Mais, cependant, pour savourer cette histoire inédite, il faudra s’acquitter de l’achat de ce spin-off, dont le premier volume s’intitule « L’Etranger », qui délocalise les événements en Europe. Car, bien sûr, la pandémie de zombification est mondiale et la simple idée de transposition sur un autre continent ouvre la voie à de nouveaux héros, de nouvelles aventures et de nouvelles joyeuses morsures.
Nous suivons donc la descente aux enfers du frère de Rick Grimes, Jeffrey, qui réside à Barcelone, en Espagne. Aux prises avec des morts-vivants particulièrement affamés, il ne doit sa survie qu’à l’intervention de Claudia, une jeune catalane qui a entrepris de gagner les USA où, d’après la rumeur, un remède contre l’épidémie aurait été trouvée. Par chance, elle connaît le moyen de passer inaperçue en empruntant les égouts de la ville jusqu’au port. Direction : Ibiza où une de ses connaissances possède un jet privé…C’est bien sûr sans compter sur les affamés de la rue qui ont l’art de surgir là où les attend le moins…

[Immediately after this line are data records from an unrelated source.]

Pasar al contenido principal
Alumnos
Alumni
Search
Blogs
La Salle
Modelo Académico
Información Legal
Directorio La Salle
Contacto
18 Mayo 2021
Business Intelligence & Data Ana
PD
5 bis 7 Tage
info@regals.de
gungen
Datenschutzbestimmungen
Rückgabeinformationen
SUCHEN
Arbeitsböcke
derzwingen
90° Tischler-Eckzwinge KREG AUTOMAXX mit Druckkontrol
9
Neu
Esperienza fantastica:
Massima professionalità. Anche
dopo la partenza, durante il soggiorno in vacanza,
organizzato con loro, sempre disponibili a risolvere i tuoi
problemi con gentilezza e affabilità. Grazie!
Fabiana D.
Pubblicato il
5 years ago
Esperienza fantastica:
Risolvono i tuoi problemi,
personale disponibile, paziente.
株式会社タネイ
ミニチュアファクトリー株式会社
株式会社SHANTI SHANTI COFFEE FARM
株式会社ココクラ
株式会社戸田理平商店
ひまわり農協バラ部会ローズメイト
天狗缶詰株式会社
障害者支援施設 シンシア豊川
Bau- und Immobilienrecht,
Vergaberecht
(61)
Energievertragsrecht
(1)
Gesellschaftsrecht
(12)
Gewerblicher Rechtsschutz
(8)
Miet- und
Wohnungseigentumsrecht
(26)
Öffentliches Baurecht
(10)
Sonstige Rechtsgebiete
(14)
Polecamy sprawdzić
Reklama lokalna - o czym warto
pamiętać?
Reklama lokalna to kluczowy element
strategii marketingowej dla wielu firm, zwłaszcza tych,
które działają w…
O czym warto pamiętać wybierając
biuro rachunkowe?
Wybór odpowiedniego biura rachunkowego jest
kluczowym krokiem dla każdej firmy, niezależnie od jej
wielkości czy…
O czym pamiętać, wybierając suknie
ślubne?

Et un nouveau tour de manivelle est orchestrée avec cette mise en bouche bien alléchante. On regrette cependant le dessin de Adlard (celui de Martin étant plus lisse et moins précis sur les détails) et la relative pauvreté scénaristique commise par Brian Vaughan. Donnant la priorité à la progression aventureuse, le récit enfile les scènes d’action sans réelle respiration. La septantaine de pages du volume se dévore en un rien de temps, nous laissant sur notre faim, créant même un fossé entre la logorrhée parfois envahissante des dialogues de la série originale et la multitude de cases vides du moindre mot de celle-ci.
Mais cela n’empêche pas le plaisir de la lecture.
Pour l’une comme pour l’autre, ces deux nouvelles séries ont le potentiel pour durer encore de longues années.
On croyait « Walking Dead » mort. Le voici doublement ressuscité.